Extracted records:
※ ※ ※

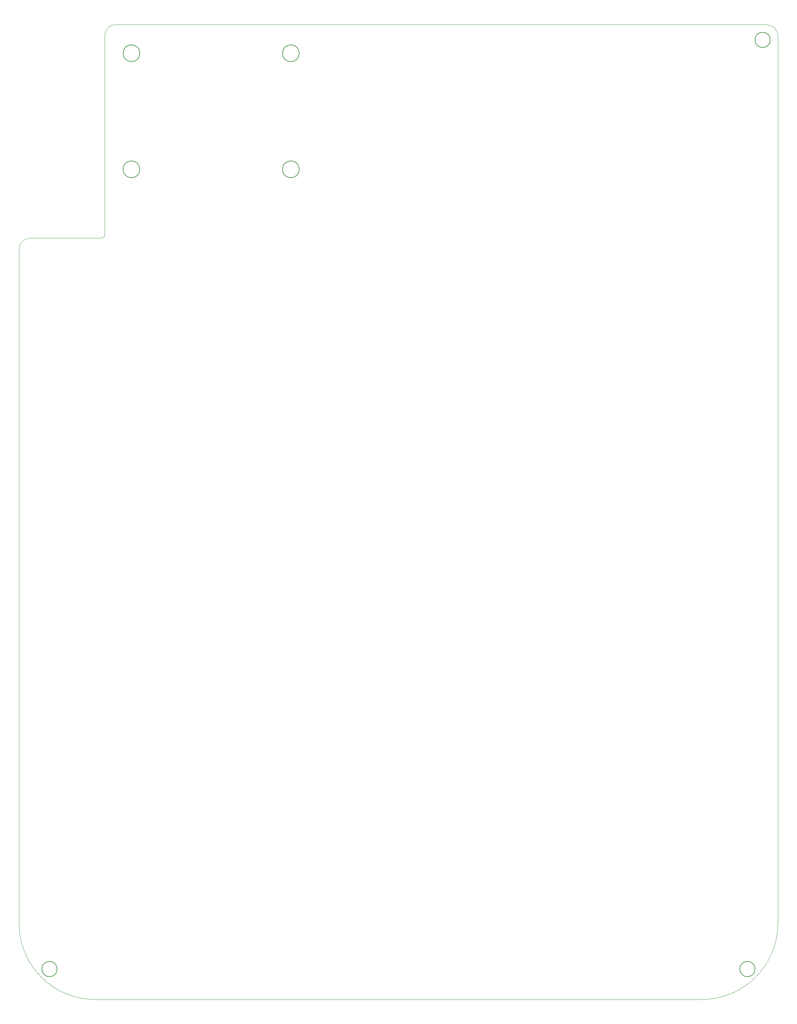
<source format=gm1>
G04 #@! TF.GenerationSoftware,KiCad,Pcbnew,9.0.1*
G04 #@! TF.CreationDate,2025-08-16T12:46:55+08:00*
G04 #@! TF.ProjectId,final version,66696e61-6c20-4766-9572-73696f6e2e6b,rev?*
G04 #@! TF.SameCoordinates,Original*
G04 #@! TF.FileFunction,Profile,NP*
%FSLAX46Y46*%
G04 Gerber Fmt 4.6, Leading zero omitted, Abs format (unit mm)*
G04 Created by KiCad (PCBNEW 9.0.1) date 2025-08-16 12:46:55*
%MOMM*%
%LPD*%
G01*
G04 APERTURE LIST*
G04 #@! TA.AperFunction,Profile*
%ADD10C,0.050000*%
G04 #@! TD*
G04 #@! TA.AperFunction,Profile*
%ADD11C,0.200000*%
G04 #@! TD*
G04 APERTURE END LIST*
D10*
X244000000Y-67250000D02*
X244000000Y-300250000D01*
D11*
X76245000Y-71760000D02*
G75*
G02*
X71845000Y-71760000I-2200000J0D01*
G01*
X71845000Y-71760000D02*
G75*
G02*
X76245000Y-71760000I2200000J0D01*
G01*
D10*
X64500000Y-320250000D02*
X224000000Y-320250000D01*
D11*
X76245000Y-102240000D02*
G75*
G02*
X71845000Y-102240000I-2200000J0D01*
G01*
X71845000Y-102240000D02*
G75*
G02*
X76245000Y-102240000I2200000J0D01*
G01*
D10*
X44500000Y-123300000D02*
G75*
G02*
X47500000Y-120300000I3000000J0D01*
G01*
X67000000Y-119450000D02*
G75*
G02*
X66150000Y-120300000I-850000J0D01*
G01*
D11*
X242000000Y-68250000D02*
G75*
G02*
X238000000Y-68250000I-2000000J0D01*
G01*
X238000000Y-68250000D02*
G75*
G02*
X242000000Y-68250000I2000000J0D01*
G01*
D10*
X47500000Y-120300000D02*
X66150000Y-120300000D01*
X244000000Y-300250000D02*
G75*
G02*
X224000000Y-320250000I-20000000J0D01*
G01*
D11*
X118155000Y-102240000D02*
G75*
G02*
X113755000Y-102240000I-2200000J0D01*
G01*
X113755000Y-102240000D02*
G75*
G02*
X118155000Y-102240000I2200000J0D01*
G01*
D10*
X67000000Y-67200000D02*
G75*
G02*
X70000000Y-64200000I3000000J0D01*
G01*
X64500000Y-320250000D02*
G75*
G02*
X44500000Y-300250000I0J20000000D01*
G01*
D11*
X118155000Y-71760000D02*
G75*
G02*
X113755000Y-71760000I-2200000J0D01*
G01*
X113755000Y-71760000D02*
G75*
G02*
X118155000Y-71760000I2200000J0D01*
G01*
D10*
X44500000Y-123300000D02*
X44500000Y-300250000D01*
X70000000Y-64200000D02*
X241000000Y-64250000D01*
D11*
X238000000Y-312250000D02*
G75*
G02*
X234000000Y-312250000I-2000000J0D01*
G01*
X234000000Y-312250000D02*
G75*
G02*
X238000000Y-312250000I2000000J0D01*
G01*
D10*
X67000000Y-67200000D02*
X67000000Y-119450000D01*
D11*
X54500000Y-312250000D02*
G75*
G02*
X50500000Y-312250000I-2000000J0D01*
G01*
X50500000Y-312250000D02*
G75*
G02*
X54500000Y-312250000I2000000J0D01*
G01*
D10*
X241000000Y-64250000D02*
G75*
G02*
X244000000Y-67250000I0J-3000000D01*
G01*
M02*

</source>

※ ※ ※

EXERCISE REQUIREMENTS: When restating the records word for word, omit any picture they contain.

SOLUTION TO THE PROBLEM:
<source format=gm1>
G04 #@! TF.GenerationSoftware,KiCad,Pcbnew,9.0.1*
G04 #@! TF.CreationDate,2025-08-16T12:46:55+08:00*
G04 #@! TF.ProjectId,final version,66696e61-6c20-4766-9572-73696f6e2e6b,rev?*
G04 #@! TF.SameCoordinates,Original*
G04 #@! TF.FileFunction,Profile,NP*
%FSLAX46Y46*%
G04 Gerber Fmt 4.6, Leading zero omitted, Abs format (unit mm)*
G04 Created by KiCad (PCBNEW 9.0.1) date 2025-08-16 12:46:55*
%MOMM*%
%LPD*%
G01*
G04 APERTURE LIST*
G04 #@! TA.AperFunction,Profile*
%ADD10C,0.050000*%
G04 #@! TD*
G04 #@! TA.AperFunction,Profile*
%ADD11C,0.200000*%
G04 #@! TD*
G04 APERTURE END LIST*
D10*
X244000000Y-67250000D02*
X244000000Y-300250000D01*
D11*
X76245000Y-71760000D02*
G75*
G02*
X71845000Y-71760000I-2200000J0D01*
G01*
X71845000Y-71760000D02*
G75*
G02*
X76245000Y-71760000I2200000J0D01*
G01*
D10*
X64500000Y-320250000D02*
X224000000Y-320250000D01*
D11*
X76245000Y-102240000D02*
G75*
G02*
X71845000Y-102240000I-2200000J0D01*
G01*
X71845000Y-102240000D02*
G75*
G02*
X76245000Y-102240000I2200000J0D01*
G01*
D10*
X44500000Y-123300000D02*
G75*
G02*
X47500000Y-120300000I3000000J0D01*
G01*
X67000000Y-119450000D02*
G75*
G02*
X66150000Y-120300000I-850000J0D01*
G01*
D11*
X242000000Y-68250000D02*
G75*
G02*
X238000000Y-68250000I-2000000J0D01*
G01*
X238000000Y-68250000D02*
G75*
G02*
X242000000Y-68250000I2000000J0D01*
G01*
D10*
X47500000Y-120300000D02*
X66150000Y-120300000D01*
X244000000Y-300250000D02*
G75*
G02*
X224000000Y-320250000I-20000000J0D01*
G01*
D11*
X118155000Y-102240000D02*
G75*
G02*
X113755000Y-102240000I-2200000J0D01*
G01*
X113755000Y-102240000D02*
G75*
G02*
X118155000Y-102240000I2200000J0D01*
G01*
D10*
X67000000Y-67200000D02*
G75*
G02*
X70000000Y-64200000I3000000J0D01*
G01*
X64500000Y-320250000D02*
G75*
G02*
X44500000Y-300250000I0J20000000D01*
G01*
D11*
X118155000Y-71760000D02*
G75*
G02*
X113755000Y-71760000I-2200000J0D01*
G01*
X113755000Y-71760000D02*
G75*
G02*
X118155000Y-71760000I2200000J0D01*
G01*
D10*
X44500000Y-123300000D02*
X44500000Y-300250000D01*
X70000000Y-64200000D02*
X241000000Y-64250000D01*
D11*
X238000000Y-312250000D02*
G75*
G02*
X234000000Y-312250000I-2000000J0D01*
G01*
X234000000Y-312250000D02*
G75*
G02*
X238000000Y-312250000I2000000J0D01*
G01*
D10*
X67000000Y-67200000D02*
X67000000Y-119450000D01*
D11*
X54500000Y-312250000D02*
G75*
G02*
X50500000Y-312250000I-2000000J0D01*
G01*
X50500000Y-312250000D02*
G75*
G02*
X54500000Y-312250000I2000000J0D01*
G01*
D10*
X241000000Y-64250000D02*
G75*
G02*
X244000000Y-67250000I0J-3000000D01*
G01*
M02*

</source>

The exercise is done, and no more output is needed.